→ EXTRAIT:
++++++

Quitter ce job ou pas ? Déménager tout de suite ou dans un an ou deux ? Se séparer ? Enfiler une robe ou un jean ?… Du plus anodin au plus grave, nos choix sont autant d’exercices périlleux qui mettent en jeu nombre d’instances contradictoires en nous, et génèrent parfois une intense agitation émotionnelle. « Choisir engage le sujet, décrypte la psychanalyste Paz Corona. C’est une plongée dans le vide, un pari. Le résultat n’est jamais garanti. Mais si on ne le fait pas, entravé par telle ou telle raison, comment avoir l’idée de ce que l’on aurait pu créer dans l’avenir ? »

++++++

→ MATÉRIEL FOURNI:
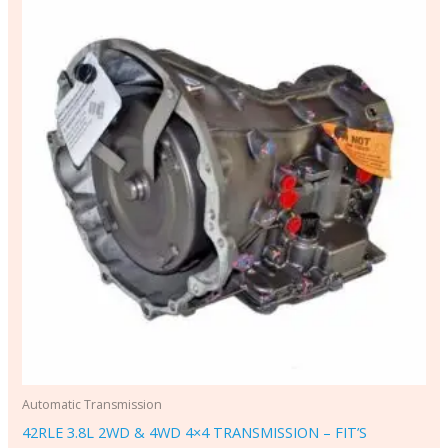
Automatic Transmission
42RLE 3.8L 2WD & 4WD 4×4 TRANSMISSION – FIT’S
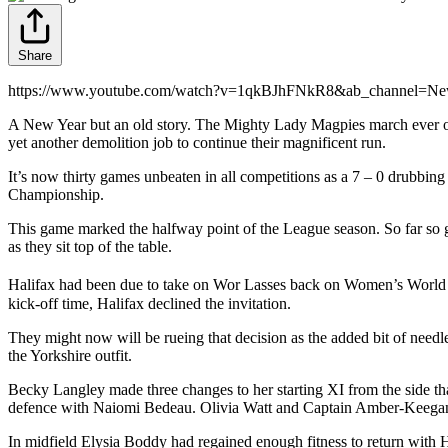
Share
https://www.youtube.com/watch?v=1qkBJhFNkR8&ab_channel=New
A New Year but an old story. The Mighty Lady Magpies march ever onwa
yet another demolition job to continue their magnificent run.
It’s now thirty games unbeaten in all competitions as a 7 – 0 drubbing
Championship.
This game marked the halfway point of the League season. So far so g
as they sit top of the table.
Halifax had been due to take on Wor Lasses back on Women’s World
kick-off time, Halifax declined the invitation.
They might now will be rueing that decision as the added bit of needl
the Yorkshire outfit.
Becky Langley made three changes to her starting XI from the side tha
defence with Naiomi Bedeau. Olivia Watt and Captain Amber-Keega
In midfield Elysia Boddy had regained enough fitness to return with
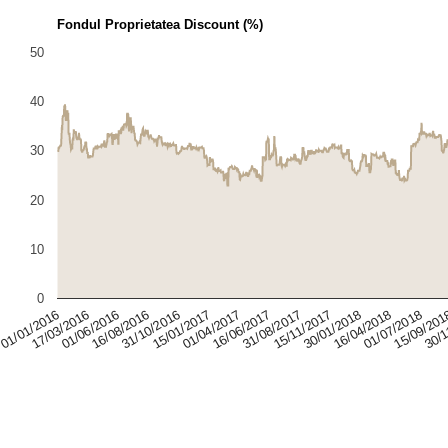
Fondul Proprietatea Discount (%)
50
40
30
20
10
0
01/07/2018
31/10/2016
16/06/2017
30/01/2018
01/06/2016
15/09/20
15/01/2017
31/08/2017
01/01/2016
16/04/2018
16/08/2016
30/1
01/04/2017
15/11/2017
17/03/2016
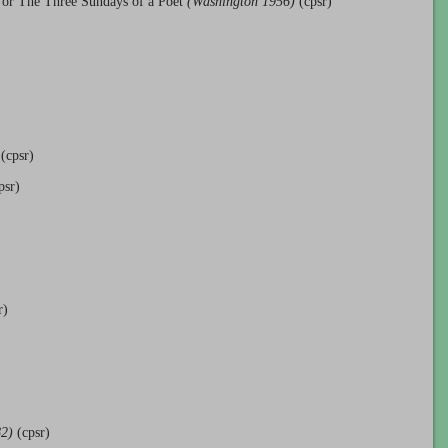
 or The Three Sundays of a Poet
(Washington 1956)
(cpsr)
(cpsr)
psr)
r)
82)
(cpsr)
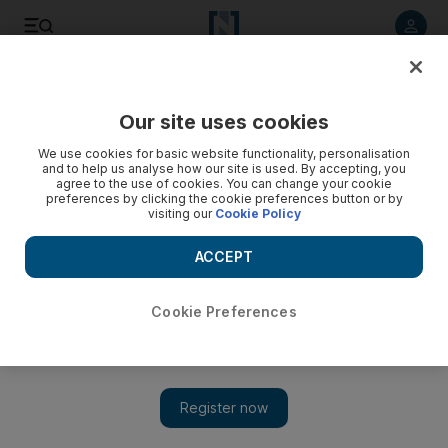
Listen to article
Listen
Save
Share
Our site uses cookies
Environment
We use cookies for basic website functionality, personalisation
and to help us analyse how our site is used. By accepting, you
agree to the use of cookies. You can change your cookie
preferences by clicking the cookie preferences button or by
visiting our
Cookie Policy
ACCEPT
Cookie Preferences
Show 
150 artificial caves placed off Ajman waters to encourage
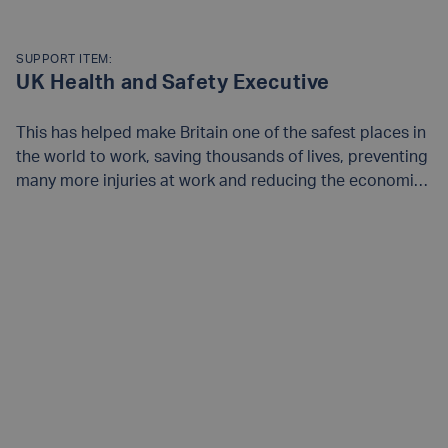
SUPPORT ITEM:
UK Health and Safety Executive
This has helped make Britain one of the safest places in
the world to work, saving thousands of lives, preventing
many more injuries at work and reducing the economic
and social costs of health and safety failures. Find out
more on their
website
.
READ MORE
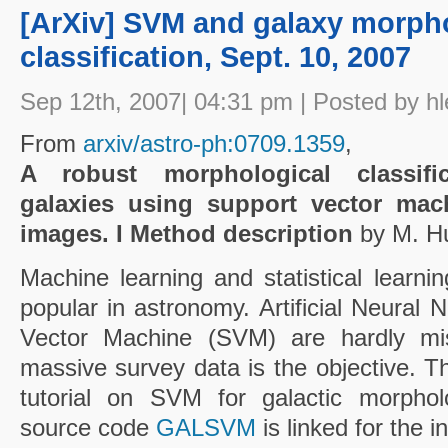
[ArXiv] SVM and galaxy morph
classification, Sept. 10, 2007
Sep 12th, 2007| 04:31 pm | Posted by hl
From
arxiv/astro-ph:0709.1359
,
A robust morphological classific
galaxies using support vector mac
images. I Method description
by M. Hu
Machine learning and statistical lear
popular in astronomy. Artificial Neural
Vector Machine (SVM) are hardly mi
massive survey data is the objective. T
tutorial on SVM for galactic morpholog
source code
GALSVM
is linked for the 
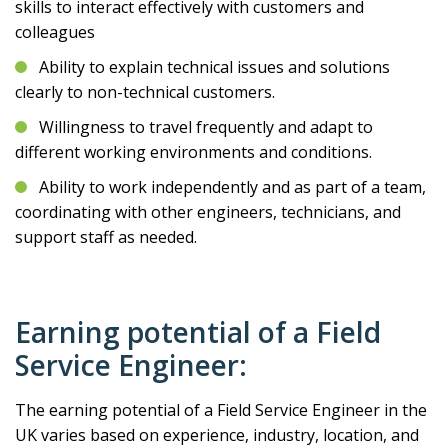
skills to interact effectively with customers and
colleagues
Ability to explain technical issues and solutions
clearly to non-technical customers.
Willingness to travel frequently and adapt to
different working environments and conditions.
Ability to work independently and as part of a team,
coordinating with other engineers, technicians, and
support staff as needed.
Earning potential of a Field
Service Engineer:
The earning potential of a Field Service Engineer in the
UK varies based on experience, industry, location, and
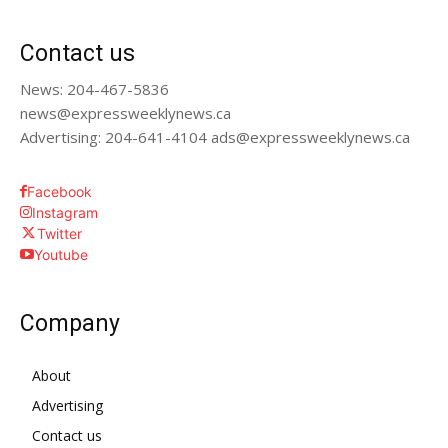
Contact us
News: 204-467-5836
news@expressweeklynews.ca
Advertising: 204-641-4104 ads@expressweeklynews.ca
Facebook
Instagram
Twitter
Youtube
Company
About
Advertising
Contact us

++++++

→ TÂCHE À RÉALISER: Résumez en deux phrases l'extrait consacré à nos choix. Ce matériel provient d'une source distincte de l'extrait.

→ RÉSULTAT DE L'EXERCICE: Nos choix, des plus anodins aux plus graves, sont des exercices périlleux qui mettent en jeu des instances contradictoires en nous et provoquent parfois une intense agitation émotionnelle. Selon la psychanalyste Paz Corona, choisir engage le sujet et constitue un pari dont le résultat n'est jamais garanti, mais y renoncer empêche d'avoir l'idée de ce que l'on aurait pu créer dans l'avenir.